_Instructions to follow_
What is the number of lines below that include "Deployment"? Give that number alone.

(Saved entries)
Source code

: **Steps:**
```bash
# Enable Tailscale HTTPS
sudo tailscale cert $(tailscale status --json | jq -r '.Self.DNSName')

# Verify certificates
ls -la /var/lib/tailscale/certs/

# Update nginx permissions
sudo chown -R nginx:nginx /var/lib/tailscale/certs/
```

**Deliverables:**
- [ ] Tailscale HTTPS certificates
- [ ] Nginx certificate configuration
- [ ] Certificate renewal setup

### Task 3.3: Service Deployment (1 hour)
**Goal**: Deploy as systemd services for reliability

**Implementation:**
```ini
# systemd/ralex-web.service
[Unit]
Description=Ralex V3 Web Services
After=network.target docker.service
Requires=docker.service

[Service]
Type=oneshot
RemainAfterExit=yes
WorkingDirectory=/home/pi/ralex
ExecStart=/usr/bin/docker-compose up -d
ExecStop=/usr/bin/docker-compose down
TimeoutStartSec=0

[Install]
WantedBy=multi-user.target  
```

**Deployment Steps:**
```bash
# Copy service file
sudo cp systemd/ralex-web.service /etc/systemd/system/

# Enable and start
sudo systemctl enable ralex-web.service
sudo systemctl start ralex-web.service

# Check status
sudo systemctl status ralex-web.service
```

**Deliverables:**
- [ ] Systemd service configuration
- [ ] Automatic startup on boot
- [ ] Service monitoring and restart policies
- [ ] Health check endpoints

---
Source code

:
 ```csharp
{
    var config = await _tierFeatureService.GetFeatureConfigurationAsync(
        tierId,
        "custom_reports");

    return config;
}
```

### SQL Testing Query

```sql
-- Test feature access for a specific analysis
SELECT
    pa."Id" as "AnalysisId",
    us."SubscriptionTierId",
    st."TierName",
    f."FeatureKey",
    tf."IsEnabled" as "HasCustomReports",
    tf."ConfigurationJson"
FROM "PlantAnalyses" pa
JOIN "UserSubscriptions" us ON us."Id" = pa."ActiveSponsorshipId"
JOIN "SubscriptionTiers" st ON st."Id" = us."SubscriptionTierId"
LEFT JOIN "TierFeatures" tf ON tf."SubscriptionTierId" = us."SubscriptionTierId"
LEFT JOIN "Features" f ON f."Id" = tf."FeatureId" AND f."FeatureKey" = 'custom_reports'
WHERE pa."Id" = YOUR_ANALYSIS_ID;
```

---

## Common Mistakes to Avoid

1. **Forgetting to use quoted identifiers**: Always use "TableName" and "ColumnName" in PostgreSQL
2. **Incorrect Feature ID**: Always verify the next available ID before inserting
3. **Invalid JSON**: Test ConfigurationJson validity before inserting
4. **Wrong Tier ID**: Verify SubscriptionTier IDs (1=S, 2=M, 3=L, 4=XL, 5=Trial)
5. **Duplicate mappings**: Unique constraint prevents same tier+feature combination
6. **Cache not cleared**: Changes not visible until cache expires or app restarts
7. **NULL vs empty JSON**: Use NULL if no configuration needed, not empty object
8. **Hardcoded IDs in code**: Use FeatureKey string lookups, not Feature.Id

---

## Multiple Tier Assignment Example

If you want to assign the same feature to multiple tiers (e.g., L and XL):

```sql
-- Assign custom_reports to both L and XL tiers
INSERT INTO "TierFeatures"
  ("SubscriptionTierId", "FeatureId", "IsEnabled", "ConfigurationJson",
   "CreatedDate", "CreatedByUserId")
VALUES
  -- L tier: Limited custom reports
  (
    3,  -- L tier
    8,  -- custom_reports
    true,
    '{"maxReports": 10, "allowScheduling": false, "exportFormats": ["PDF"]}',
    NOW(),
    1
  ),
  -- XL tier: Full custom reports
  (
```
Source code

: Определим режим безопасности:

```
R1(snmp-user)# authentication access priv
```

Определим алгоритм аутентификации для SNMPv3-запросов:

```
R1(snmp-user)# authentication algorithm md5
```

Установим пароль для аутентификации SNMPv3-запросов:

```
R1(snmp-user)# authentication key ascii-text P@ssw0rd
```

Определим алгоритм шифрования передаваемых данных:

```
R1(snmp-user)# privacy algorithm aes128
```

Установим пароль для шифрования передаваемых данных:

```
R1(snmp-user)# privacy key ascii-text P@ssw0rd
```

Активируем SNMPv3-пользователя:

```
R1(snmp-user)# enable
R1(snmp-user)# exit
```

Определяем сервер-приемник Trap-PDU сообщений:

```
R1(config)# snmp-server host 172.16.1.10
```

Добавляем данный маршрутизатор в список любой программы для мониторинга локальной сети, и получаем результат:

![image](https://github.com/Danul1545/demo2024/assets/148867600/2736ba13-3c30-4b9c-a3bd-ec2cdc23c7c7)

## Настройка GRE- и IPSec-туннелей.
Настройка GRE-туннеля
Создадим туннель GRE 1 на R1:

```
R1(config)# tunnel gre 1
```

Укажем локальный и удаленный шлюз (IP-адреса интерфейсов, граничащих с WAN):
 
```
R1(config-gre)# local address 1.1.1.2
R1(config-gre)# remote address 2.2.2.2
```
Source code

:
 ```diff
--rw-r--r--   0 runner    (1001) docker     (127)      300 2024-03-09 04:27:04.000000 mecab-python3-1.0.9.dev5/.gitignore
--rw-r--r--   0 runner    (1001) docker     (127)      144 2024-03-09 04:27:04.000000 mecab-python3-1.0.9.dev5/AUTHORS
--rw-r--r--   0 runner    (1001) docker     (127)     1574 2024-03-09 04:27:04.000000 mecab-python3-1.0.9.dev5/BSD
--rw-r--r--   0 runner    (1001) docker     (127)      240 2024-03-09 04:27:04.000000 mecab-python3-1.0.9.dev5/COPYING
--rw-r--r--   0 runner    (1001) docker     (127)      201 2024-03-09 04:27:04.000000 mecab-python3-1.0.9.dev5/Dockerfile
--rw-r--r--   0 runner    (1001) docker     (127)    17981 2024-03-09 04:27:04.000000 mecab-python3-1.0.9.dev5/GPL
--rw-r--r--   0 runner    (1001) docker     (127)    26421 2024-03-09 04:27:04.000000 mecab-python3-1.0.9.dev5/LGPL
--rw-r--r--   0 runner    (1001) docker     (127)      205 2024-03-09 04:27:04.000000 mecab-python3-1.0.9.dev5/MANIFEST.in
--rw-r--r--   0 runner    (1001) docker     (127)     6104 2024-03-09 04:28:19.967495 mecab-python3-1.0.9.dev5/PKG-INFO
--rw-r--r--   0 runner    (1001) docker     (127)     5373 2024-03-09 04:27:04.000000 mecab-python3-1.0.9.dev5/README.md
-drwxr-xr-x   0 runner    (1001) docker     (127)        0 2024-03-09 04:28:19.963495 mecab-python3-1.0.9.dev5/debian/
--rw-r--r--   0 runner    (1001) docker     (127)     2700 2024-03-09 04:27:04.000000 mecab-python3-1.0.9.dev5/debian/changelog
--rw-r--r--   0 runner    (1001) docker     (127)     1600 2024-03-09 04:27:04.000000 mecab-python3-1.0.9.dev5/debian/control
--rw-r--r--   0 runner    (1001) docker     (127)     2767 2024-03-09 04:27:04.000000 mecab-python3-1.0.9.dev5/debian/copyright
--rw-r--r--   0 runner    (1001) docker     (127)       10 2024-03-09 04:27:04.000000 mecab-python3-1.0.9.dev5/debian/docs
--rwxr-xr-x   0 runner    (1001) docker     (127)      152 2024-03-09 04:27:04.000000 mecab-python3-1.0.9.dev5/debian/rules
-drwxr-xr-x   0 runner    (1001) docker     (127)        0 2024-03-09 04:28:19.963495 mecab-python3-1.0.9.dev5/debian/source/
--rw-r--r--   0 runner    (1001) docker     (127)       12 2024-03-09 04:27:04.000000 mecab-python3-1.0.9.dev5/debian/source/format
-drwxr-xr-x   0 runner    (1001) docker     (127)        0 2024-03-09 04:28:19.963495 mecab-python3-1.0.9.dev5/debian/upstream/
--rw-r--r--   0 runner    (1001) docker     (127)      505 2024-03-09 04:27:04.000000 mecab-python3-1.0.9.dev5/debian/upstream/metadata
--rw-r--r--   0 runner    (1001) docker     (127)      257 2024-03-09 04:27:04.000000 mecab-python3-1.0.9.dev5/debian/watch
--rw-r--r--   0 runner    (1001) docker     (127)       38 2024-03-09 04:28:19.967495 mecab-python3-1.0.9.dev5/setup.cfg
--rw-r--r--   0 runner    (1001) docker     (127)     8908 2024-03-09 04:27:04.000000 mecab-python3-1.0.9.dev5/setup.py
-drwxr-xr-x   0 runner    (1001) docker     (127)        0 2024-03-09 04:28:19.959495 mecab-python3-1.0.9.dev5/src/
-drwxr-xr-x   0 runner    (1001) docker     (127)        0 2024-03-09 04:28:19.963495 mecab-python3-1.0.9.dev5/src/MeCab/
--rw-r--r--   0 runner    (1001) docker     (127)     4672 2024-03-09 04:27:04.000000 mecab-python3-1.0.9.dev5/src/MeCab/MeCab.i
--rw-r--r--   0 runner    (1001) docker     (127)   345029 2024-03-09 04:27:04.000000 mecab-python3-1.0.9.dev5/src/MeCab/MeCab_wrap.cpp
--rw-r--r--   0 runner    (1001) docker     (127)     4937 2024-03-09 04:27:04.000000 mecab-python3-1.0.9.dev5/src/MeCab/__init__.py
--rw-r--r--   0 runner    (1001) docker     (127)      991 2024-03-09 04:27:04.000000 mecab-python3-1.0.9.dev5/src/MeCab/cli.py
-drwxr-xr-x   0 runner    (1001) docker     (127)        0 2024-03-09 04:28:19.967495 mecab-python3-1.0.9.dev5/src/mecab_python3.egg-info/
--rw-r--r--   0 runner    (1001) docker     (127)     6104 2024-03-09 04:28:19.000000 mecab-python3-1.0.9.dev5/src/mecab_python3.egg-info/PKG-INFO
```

_Result of the exercise_
2